TCE Process Improvement

Q: We are using trichloroethylene (TCE) in a three-tank immersion degreasing machine. Tank 1 = coarse cleaning (operating at 70-80°C), Tank 2 = coarse cleaning (operating at 70-80°C) (this stage has ultrasonic capability but has been disabled). Tank 3 = Vapor degreasing (90-100°C).

Immersion times are 2-3 minutes in each stage. We have a serious issue with high TCE usage and poor cleaning. Chiller temperature is maintained between 10-15°C. We also see condensation issues leading to water contaminating the solvent.

Filtration is done on manual basis and percent purity or concentration of the solvent is never checked. Could you please suggest how to optimize with respect to substitute solvent, how to determine concentration and purity, installing a continuous distillation system (would it be better?) and how to check residual oil? —A.P.

A. You will first need to implement some preventative maintenance and quality control. There are many common sense practices that can be implemented to minimize solvent evaporation. You will likely find that once implemented, you will see a significant improvement in the cleaning process and a decrease in solvent consumption. The solvent alternatives do not always perform as well as your current solvent and are usually significantly more expensive. In your case, you would want to tighten up the equipment and controls to minimize exposure to your employees.

The first thing you would want to check is the compatibility of the cleaning solvent (TCE) and the lubricant you are attempting to remove. Since you are seeing a significant amount of water contamination of solvent, you will want to make sure that your lubricant is not water based. If it is, you will introduce a significant quantity of water that the solvent system will not be able to handle. It would be necessary to move to a mineral oil lubricant prior to continuing with the solvent degreaser. This would be a prerequisite in order to obtain reasonable levels of cleanliness.

Also related to the water issue is the use of a water separator in the system. I am not sure if your system is equipped with one, but this is critical to remove the water introduced into the system from the parts and high ambient humidity. Water will float on top of solvent since it is less dense, so a water separator uses this principle to introduce solvent from the system into a covered, baffled weir on the side of the degreaser. This point is cooler than the interior of the degreaser and will allow natural separation to occur more quickly.

The next thing to check is the temperature settings of your first two stages (70-80°C). The TCE boiling point is 87°C, so if you are operating these two stages in the range of 70-80°C, you are getting very close to the boiling point of this solvent. With these being used for coarse cleaning, you do not need to run these temperatures this high. I would recommend a much lower temperature (30-50°C) to conserve on solvent.

To be clear, you will need chillers on all heated stages of this cleaning system to contain the solvent and minimize evaporative losses. If stages 1 and 2 do not have a chiller, it is recommended that you discontinue heating these stages.
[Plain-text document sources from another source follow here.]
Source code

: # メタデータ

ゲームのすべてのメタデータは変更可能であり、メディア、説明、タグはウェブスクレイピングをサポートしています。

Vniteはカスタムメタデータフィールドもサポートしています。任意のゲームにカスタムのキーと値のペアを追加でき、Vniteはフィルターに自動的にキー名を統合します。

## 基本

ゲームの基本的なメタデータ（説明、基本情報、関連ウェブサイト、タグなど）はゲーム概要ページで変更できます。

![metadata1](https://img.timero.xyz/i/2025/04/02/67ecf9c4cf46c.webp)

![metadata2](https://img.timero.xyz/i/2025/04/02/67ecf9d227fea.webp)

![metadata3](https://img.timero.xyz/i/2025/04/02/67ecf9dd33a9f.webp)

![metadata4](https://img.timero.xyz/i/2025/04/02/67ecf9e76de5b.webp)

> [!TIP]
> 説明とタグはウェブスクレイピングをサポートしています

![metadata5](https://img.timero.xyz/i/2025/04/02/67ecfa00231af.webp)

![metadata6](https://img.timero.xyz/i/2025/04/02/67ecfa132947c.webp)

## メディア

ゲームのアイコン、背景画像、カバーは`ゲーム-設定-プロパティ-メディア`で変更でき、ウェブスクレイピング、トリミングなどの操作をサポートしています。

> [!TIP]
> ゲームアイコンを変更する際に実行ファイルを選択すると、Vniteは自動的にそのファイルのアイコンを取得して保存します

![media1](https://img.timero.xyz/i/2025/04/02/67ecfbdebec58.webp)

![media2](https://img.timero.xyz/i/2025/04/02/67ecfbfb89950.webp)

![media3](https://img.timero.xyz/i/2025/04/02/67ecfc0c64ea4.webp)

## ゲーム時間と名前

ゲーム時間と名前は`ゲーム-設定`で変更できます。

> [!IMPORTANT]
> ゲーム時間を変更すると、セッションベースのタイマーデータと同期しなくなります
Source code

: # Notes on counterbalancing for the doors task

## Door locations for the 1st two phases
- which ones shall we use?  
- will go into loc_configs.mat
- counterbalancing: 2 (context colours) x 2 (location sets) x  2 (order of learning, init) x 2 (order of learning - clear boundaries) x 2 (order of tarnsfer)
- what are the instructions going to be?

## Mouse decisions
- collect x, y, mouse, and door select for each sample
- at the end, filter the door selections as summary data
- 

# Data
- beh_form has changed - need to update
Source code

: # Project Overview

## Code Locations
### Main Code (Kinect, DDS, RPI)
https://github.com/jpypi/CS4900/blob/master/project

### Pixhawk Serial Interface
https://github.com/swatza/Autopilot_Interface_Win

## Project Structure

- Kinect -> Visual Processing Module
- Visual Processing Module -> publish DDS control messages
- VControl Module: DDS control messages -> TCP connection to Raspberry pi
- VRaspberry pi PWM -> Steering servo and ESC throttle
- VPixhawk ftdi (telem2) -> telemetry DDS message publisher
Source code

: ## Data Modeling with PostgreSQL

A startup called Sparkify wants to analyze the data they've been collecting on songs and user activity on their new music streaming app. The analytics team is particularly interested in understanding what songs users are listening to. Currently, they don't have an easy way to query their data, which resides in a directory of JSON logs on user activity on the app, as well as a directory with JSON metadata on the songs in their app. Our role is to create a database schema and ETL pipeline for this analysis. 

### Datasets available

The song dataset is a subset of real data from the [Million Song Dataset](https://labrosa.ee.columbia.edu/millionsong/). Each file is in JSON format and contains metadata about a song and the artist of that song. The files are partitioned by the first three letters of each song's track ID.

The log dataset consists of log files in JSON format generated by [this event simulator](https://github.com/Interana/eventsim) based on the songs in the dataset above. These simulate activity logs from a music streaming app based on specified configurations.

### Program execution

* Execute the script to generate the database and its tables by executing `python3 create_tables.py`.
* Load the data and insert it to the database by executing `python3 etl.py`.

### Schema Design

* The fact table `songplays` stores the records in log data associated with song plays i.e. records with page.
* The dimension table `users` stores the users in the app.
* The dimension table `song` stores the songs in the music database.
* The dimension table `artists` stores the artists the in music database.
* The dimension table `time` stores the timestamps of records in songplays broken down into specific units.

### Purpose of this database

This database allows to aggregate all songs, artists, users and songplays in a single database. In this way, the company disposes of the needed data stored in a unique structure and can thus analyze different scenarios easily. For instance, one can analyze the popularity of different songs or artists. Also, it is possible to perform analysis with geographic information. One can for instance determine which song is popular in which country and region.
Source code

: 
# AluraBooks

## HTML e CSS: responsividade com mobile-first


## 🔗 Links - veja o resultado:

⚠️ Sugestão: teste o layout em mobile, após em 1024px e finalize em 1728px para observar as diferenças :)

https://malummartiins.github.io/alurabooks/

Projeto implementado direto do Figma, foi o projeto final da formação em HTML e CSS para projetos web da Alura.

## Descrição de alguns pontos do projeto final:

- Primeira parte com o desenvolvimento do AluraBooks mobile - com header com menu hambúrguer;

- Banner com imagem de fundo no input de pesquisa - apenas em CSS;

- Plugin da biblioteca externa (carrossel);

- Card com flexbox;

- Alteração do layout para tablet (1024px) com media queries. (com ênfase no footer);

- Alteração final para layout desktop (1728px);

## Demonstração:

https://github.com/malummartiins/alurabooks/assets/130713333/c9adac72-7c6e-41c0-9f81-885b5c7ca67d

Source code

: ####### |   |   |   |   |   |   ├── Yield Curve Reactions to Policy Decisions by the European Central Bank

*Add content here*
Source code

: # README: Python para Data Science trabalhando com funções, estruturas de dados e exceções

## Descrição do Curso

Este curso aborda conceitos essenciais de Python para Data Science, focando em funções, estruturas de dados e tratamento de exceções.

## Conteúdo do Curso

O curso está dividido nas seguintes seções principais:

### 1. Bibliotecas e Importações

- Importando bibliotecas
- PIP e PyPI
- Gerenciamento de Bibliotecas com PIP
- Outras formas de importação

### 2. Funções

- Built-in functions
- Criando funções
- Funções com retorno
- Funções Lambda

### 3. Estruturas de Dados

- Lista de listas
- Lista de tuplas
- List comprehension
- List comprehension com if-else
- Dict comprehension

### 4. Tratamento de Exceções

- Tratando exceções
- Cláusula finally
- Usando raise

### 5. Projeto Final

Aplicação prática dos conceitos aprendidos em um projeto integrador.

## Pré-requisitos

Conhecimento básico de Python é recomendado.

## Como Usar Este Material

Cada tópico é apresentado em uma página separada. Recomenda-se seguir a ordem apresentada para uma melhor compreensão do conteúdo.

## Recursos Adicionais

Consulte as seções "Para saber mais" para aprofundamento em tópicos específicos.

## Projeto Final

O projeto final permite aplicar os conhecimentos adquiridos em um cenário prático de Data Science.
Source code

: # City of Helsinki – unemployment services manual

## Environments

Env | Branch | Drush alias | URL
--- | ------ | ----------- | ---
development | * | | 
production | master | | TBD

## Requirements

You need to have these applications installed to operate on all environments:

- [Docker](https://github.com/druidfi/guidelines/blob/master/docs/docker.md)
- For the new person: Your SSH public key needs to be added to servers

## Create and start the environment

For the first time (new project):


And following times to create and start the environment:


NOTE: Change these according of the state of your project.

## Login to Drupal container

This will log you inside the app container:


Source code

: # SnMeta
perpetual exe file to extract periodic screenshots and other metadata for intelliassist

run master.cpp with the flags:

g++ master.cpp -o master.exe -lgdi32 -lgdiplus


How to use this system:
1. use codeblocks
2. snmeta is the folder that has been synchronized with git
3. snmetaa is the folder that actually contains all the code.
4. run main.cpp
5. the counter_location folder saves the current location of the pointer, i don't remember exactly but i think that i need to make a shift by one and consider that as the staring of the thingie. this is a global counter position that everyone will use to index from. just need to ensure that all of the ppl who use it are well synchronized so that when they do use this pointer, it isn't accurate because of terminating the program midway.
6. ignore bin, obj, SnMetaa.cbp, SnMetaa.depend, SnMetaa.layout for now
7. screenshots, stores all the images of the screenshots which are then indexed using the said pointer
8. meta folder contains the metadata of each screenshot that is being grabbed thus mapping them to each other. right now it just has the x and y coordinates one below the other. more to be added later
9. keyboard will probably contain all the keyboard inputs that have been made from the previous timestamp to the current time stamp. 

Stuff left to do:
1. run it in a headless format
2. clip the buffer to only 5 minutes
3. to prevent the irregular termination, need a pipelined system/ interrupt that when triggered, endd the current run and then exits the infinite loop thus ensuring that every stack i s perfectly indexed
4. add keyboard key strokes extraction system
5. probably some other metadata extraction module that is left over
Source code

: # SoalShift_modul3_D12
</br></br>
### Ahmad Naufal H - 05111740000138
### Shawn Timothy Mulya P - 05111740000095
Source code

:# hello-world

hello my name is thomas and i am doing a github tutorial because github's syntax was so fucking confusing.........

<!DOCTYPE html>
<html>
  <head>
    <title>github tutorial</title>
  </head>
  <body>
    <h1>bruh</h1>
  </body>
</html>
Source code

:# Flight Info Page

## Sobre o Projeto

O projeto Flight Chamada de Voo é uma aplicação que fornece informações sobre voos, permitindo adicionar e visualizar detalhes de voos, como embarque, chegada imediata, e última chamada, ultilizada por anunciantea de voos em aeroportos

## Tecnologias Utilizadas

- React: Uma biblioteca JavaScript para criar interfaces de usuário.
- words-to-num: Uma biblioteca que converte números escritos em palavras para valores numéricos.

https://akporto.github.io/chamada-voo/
Additionally, the chillers will need to be sized adequately to minimize vapor losses. The cooling temperature you are using is very good, but if the freeboard distance (distance from the top of the solvent to the top of the degreaser) is too short, the result is excessive solvent loss. It is often recommended to design a degreaser with a minimum freeboard ratio of 0.75 for open top degreasers. This means that the height of the freeboard had to be at least 75 percent the length of the smaller of the two opening dimensions of the degreaser.

Additional measures to mitigate fugitive solvent emissions from the degreaser would be to install a limit on the hoist to 11 feet per minute (3.3 meters per minute), keep fans and air ventilation away from the degreaser, insure parts are up to temperature in the vapor degreaser to minimize dragout, orient parts to minimize dragout and install sliding covers on each entry tank. It is important that these be sliding to avoid a piston effect of a hinged cover that will pull solvent out of the vapor zone when opened.

Regarding quality of solvent, the oil cannot be filtered from the solvent/oil mixture. The solvent dissolves and solubilizes the oil. The only practical and effective means of purifying the solvent is to have a distillation unit that is connected to the entire system. In your case, you would want to counterflow the solvent from stage 3 to 2 to 1 and then into a distillation unit. With this equipment you will concentrate the oil based on the difference in boiling points between the solvent and the oil. The solvent vapor can be condensed and is then returned to the cleanest part of the system, stage 3. As more oil accumulates in the sump of the distillation unit, the boiling point of the mixture will continue to rise.

Most solvent manufacturers publish boiling temperatures that equate to an approximate oil percentage in the solvent. For instance old information I had from a TCE manufacturer in the U.S. suggested a 90°C boiling sump temperature equated to approximately 30 percent oil while a 95°C boiling temperature was approximately 50 percent solvent. A general rule of thumb would be to close off the distillation unit at approximately 30 percent oil and then continue to boil until the sump temperature would reach about 50 percent oil. In this case the sump bottoms would be drained and removed by the solvent supplier for further processing.